Cinema can be a stylish beast. A bubbling cauldron of current and original fashion. Going as far back as the 1950s, many style icons have been born and nurtured via the cinema screen. We took our time before finally selecting our 10 films we consider to be more stylish than the rest.
That Addams Family
We kick off with possibly the best dressed family in existence. The Addams family, of course: Gomez with his moustache and his pinstripes, Morticia with her flowing black gowns and red lipstick, Wednesday with her hideously charming china doll dresses, and Pugsley with his Dennis the Menace aesthetic. And don’t even get us started on Cousin It – his hair is to die for.
Bande à part (1964)
Jean Luc Godard’s classic features the best of new wave cool, with star Anna Karina stealing the show. Shot in black and white, the film is immeasurably iconic, and its style has been copy-catted more times than it’s possible to count.
This is England (2006)
Love them or hate them, you have to admit; those punks know how to dress. The cool kids in This is England run the gamut from classic punk to mod style to gothic, and no-one has ever made a mullet style haircut look better.
The Breakfast Club (1985)
Another group of disgruntled teens are winning all the style awards in John Hughes’ eighties cult hit The Breakfast Club. The top prize goes to Judd Nelson with his scruffy denim, his plaid shirt and his dark shades.
Marie Antoinette (2006)
Sofia Coppola’s take on the life of the most famous Queen of France is chock full of fashion, frills, fripperies, and multi-coloured macaroons. Fashion and food are combined wonderfully to illustrate the excesses of the French aristocracy, which ultimately led to their downfall. One shoe-filled montage is particularly effective (spot the pair of Converse trainers).
Moonrise Kingdom (2012)
Wes Anderson films are always an exercise in carefully calculated yet seemingly effortless style, but our favourite has to be Moonrise Kingdom. Edward Norton pulls off a Khaki Scout uniform with considerable aplomb, while preteen runaway Kara Hayward is all about the Peter Pan collars and Sunday school shoes.
Blade Runner (1982)
This one practically goes without saying. Ridley Scott’s sci-fi noir is just the right mix of black-and-white 1940s style and futuristic PVC chic, with the tiniest dash of eighties flamboyance thrown in for good measure. Sean Young gets extra points as femme fatale Rachael.

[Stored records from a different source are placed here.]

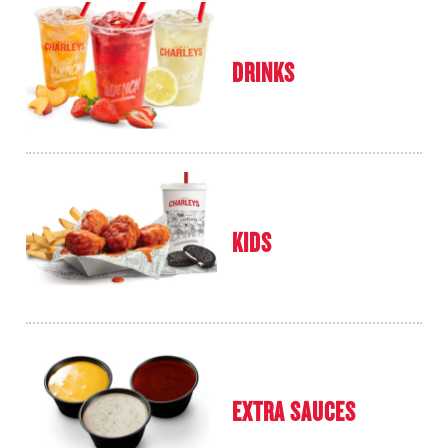
DRINKS
KIDS
EXTRA SAUCES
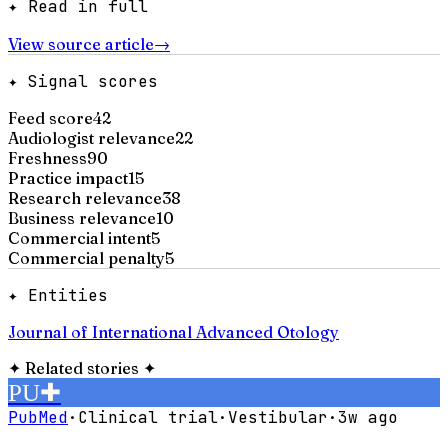
✦ Read in full
View source article
→
✦ Signal scores
Feed score
42
Audiologist relevance
22
Freshness
90
Practice impact
15
Research relevance
38
Business relevance
10
Commercial intent
5
Commercial penalty
5
✦ Entities
Journal of International Advanced Otology
✦
Related stories
✦
PU
✚
PubMed
·
Clinical trial
·
Vestibular
·
3w ago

The Thomas Crown Affair (1968)
Faye Dunaway and Steve McQueen pull out all the stops in this classic crime caper. If you can drag your eyes away from Dunaway’s surely-that-has-to-be-fake-hair beehive, you can take a gander at the suave suits, the elegant shoes, and the multitude of hats. Why don’t people wear hats anymore, dammit?
A Single Man (2009)
Starring Colin Firth and Julianne Moore, A Single Man is a master class in sixties chic. The crisp suit, the monochrome dress, the artistic black eyeliner, the perfectly coiffed hair, and of course those dangerously cool pink cigarettes. Smoking yourself into an early grave never looked so cool.
In 2012 Hitchcock’s Vertigo ousted Citizen Kane from the top of Sight and Sound’s prestigious ‘50 Greatest Films of All Time’ poll, where it had been lording it for 50 years. Even judging by the clothes alone, it’s not hard to see why; Kim Novak’s wardrobe is so sharp you could cut diamonds with it, particularly that forever iconic grey skirt suit.